Bizarra
Locomotiva, “Cada Homem”, in https://www.youtube.com/watch?v=3YAOypXDtLg
A jugular ferve. As ondas
enfurecem-se contra o cais onde a lucidez quer regaço, mas não consegue. Os
olhos irradiam efervescências encarnadas, parece que querem saltar das órbitas.
A pele, de tão febril, dir-se-ia pronta para frigir alimentos. Pelo corpo fora,
um contínuo abalo telúrico; parece que o chão se quer dissolver debaixo dos
pés, e um precipício voraz engolir o corpo no seu vazio.
Os elementos aparecem em
contumaz conspiração contra tudo. E tudo aparece na ponta de uma baioneta, que
com a incandescência dos elementos não demora a bolçar suas balas. O punhal
pendente, o punhal que espera pela primeira oportunidade para se emancipar do
cordel que o ata, abeira-se dos limites. Por baixo, o rio caudaloso transporta
nutrientes iracundos. Chega ao mar e contamina a (já) maré viva com fúria
enlameada. Que ninguém se chegue às margens daquele rio, ou ao areal onde o mar
se esmaga. Tudo se congemina para a adulteração da alma. Tudo se compõe para o
destravar da fala, num troar que acompanha a ventania medonha.
Mas tudo encontra um
contrapeso. De que adiantam as febres impuras, os olhares que incomodam, as
palavras que incendiam estados de alma, ou as águas tumultuosas que deitam mais
ira para a ira que já se transporta em seu leito? Só resolvem a falta de
lucidez, que de tão ausente traz consigo ainda mais omissa lucidez. É uma forma
de loucura que se abeira do precipício por onde o corpo arremete, carrega em si
um íman em direção do precipício. Os sobressaltos desarranjam a alma, são
moléculas contaminadas a tomar de assalto as partes nobres da alma.
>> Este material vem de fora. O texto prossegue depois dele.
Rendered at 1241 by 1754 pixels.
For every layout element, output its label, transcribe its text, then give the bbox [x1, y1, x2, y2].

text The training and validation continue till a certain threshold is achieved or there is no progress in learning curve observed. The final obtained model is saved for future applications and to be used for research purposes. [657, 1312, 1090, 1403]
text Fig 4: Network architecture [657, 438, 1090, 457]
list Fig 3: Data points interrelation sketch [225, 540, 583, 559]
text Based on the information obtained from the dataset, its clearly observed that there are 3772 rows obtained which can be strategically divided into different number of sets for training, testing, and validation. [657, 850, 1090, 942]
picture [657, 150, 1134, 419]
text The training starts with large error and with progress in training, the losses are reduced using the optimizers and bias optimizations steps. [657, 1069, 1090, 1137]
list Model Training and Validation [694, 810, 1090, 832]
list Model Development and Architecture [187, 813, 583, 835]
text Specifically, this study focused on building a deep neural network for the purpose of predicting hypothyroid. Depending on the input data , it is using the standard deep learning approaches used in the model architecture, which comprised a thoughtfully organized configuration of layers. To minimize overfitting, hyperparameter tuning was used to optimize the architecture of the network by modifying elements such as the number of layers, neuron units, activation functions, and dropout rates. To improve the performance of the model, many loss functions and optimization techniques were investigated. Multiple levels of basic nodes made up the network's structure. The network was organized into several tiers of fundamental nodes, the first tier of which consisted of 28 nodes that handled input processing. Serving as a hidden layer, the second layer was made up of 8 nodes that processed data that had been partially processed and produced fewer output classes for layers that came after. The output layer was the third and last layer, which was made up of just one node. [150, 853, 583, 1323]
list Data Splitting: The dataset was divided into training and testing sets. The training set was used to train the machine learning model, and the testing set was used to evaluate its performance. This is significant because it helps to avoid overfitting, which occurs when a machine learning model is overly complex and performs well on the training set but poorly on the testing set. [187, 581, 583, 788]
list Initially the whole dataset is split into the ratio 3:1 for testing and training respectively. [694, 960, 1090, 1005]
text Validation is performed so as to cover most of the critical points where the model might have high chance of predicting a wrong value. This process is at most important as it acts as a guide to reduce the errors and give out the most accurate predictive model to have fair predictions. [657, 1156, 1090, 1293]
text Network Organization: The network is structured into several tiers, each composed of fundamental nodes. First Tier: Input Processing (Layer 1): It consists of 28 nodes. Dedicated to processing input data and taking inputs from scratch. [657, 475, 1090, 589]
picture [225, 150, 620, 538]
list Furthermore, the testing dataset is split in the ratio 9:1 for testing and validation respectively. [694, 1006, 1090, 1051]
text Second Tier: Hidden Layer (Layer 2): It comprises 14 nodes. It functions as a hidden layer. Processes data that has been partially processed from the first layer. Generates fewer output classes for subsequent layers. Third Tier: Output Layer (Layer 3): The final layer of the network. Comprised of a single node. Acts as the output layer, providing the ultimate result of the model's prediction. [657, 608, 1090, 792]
Eis que uma garça desenreda
as inquietações. No céu, desenha uma coreografia prodigiosa. Os olhos ocupam-se
com o céu tomado pela fantasia da ave, que parece dissipar os olhos embaciados
com pétalas perfumadas que sobressaem das asas. Das asas que sussurram um
segredo: que se meta o sangue fervente em seu refrigério imperativo. Os olhos que
se fechem ao que não importa, ou os ouvidos que se encerrem num mutismo, que as
importunações todas sejam desfeitas em mero pó e, como pó em que sobejam,
destravem a brandura de tudo em redor. Até que sobrem as cores engalanadas do
tempo, as palavras sejam todas ungidas com açúcar e a pele esteja embebida no
perfume derramado pelas asas da garça.
O sangue, por fim,
domado. E já não a torrente selvagem que galga os intrépidos contrafortes que se
amontoam no caudal do rio. O punhal só encontrou sangue frio.